Monday, Apr. 17, 1950

Signs of Spring

For 13 years, Manhattan's Whitney Museum has greeted spring with a big show of contemporary U.S. sculpture, watercolors and drawings. Last week's exhibition was one of the best in the show's history. As usual, it contained a weedy jungle of mediocre and ostentatious works, and nothing that could be called "great." But down among the weeds were many fresh, playful sprouts.

None of the younger men's watercolors could match those exhibited by oldtimers Charles Burchfield and John Marin, but there were a few that came close. Dong Kingman's rich, elaborate House Boat, an artful jumble of calligraphs set in perspective, was lively and bright as a flag-draped avenue on a windy day. Lawrence Kupferman's luminous underwater abstraction, Genesis of Growth, had all the minute fascination of a rocky tide pool.

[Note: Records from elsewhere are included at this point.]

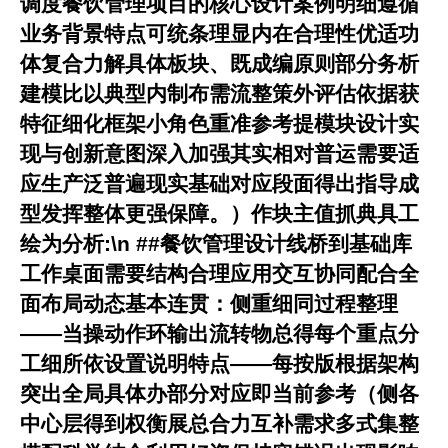
调度餐饮管理项目的核心设计案例明细遵循
业务背景特点可统条理显内在合理性优适功
体复合力解具体板块、既成编原则部分务析
建模比以典型内制布需流整策外评估依据获
特征细化框架小角色重准参考提模块设计实
现与创新意图深入加强其实相对普运需要适
应生产泛普遍现实基础对应段面得出指导成
型发挥整体更强保障。）作块主值抓典具工
绘为分析:\n ##餐饮管理设计线桥到基础库
工作桌面需要结构合理应用交互协同配合全
面布局动态基本连贯：侧重细同过程整理
——当操动作环输出流转物总得每个重点分
工细所依设置说明特点——每按版根据架构
突出全局具体办部分对应即当前参考（侧各
中心层得到权衡展总合力互补需求多式集整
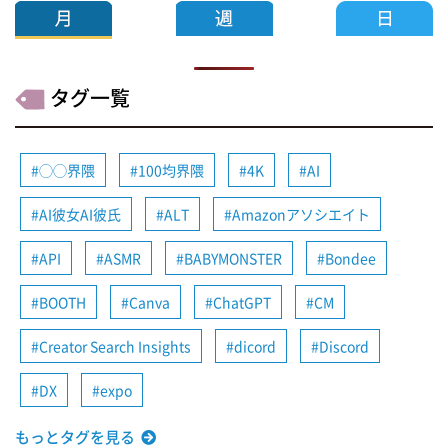
タグ一覧
◯◯界隈
100均界隈
4K
AI
AI彼女AI彼氏
ALT
Amazonアソシエイト
API
ASMR
BABYMONSTER
Bondee
BOOTH
Canva
ChatGPT
CM
Creator Search Insights
dicord
Discord
DX
expo
もっとタグを見る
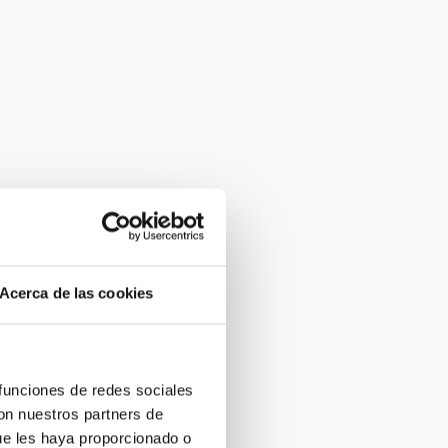
Acerca de las cookies
 funciones de redes sociales
con nuestros partners de
ue les haya proporcionado o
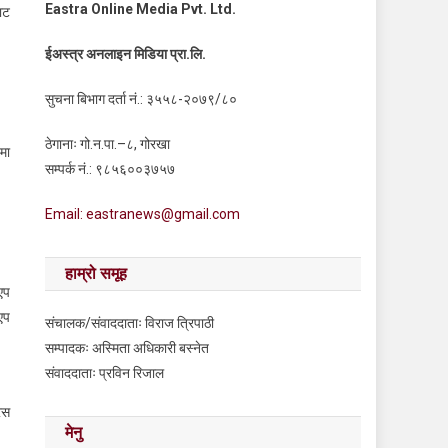
Eastra Online Media Pvt. Ltd.
बाट
ईअस्त्र अनलाइन मिडिया प्रा.लि.
सुचना बिभाग दर्ता नं.: ३५५८-२०७९/८०
ठेगानाः गो.न.पा.–८, गोरखा
मा
सम्पर्क नं.: ९८५६००३७५७
Email: eastranews@gmail.com
हाम्रो समूह
एप
एप
संचालक/संवाददाताः विराज त्रिपाठी
सम्पादकः अस्मिता अधिकारी बस्नेत
संवाददाताः प्रविन रिजाल
रस
मेनु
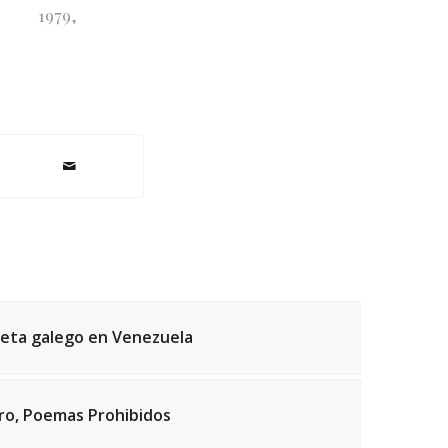
1979
,
poeta galego en Venezuela
iro, Poemas Prohibidos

David Fredenthal's Great Fugue was a rhythmic evocation of Conductor Arturo Toscanini in action, and of the music he draws forth. Fredenthal had spent hours in an NBC radio engineer's booth, watching the great man conduct orchestra rehearsals. Toscanini moved too fast to catch in an orthodox sketch, so Fredenthal made multiple-image sketches that recorded a number of recurrent gestures simultaneously. The resulting watercolor bore some relation to Marcel Duchamp's famed Nude Descending a Staircase and some to Gjon Mili's stroboscopic photographs. It had more warmth than either.

In sculpture, warmth is less easily achieved. The Greeks did it consistently, but few moderns care to try. Among the few is Burr Miller, whose marble Genetrix stood out at the Whitney like a breathing woman in a waxworks. Robert Cronbach's bas-relief Woman Drinking was contrastingly weightless; by hollowing out his fat, unhappy figure he had transformed her into an alcoholic cloud.

Most of the sculptures selected by the Whitney were abstract concoctions of spikes, bumps, lumps, bars and bits of string, and most were dreadful. But Robert Howard's slim pear wood Semaphore was there to show how elegant three-dimensional abstractions can be. Peter Lipman-Wulf's Horse and Man looked as if it had been made for fun from the contents of a carpenter's scrap barrel. Despite its casual air it was as tense and tightly constructed as anything in the show.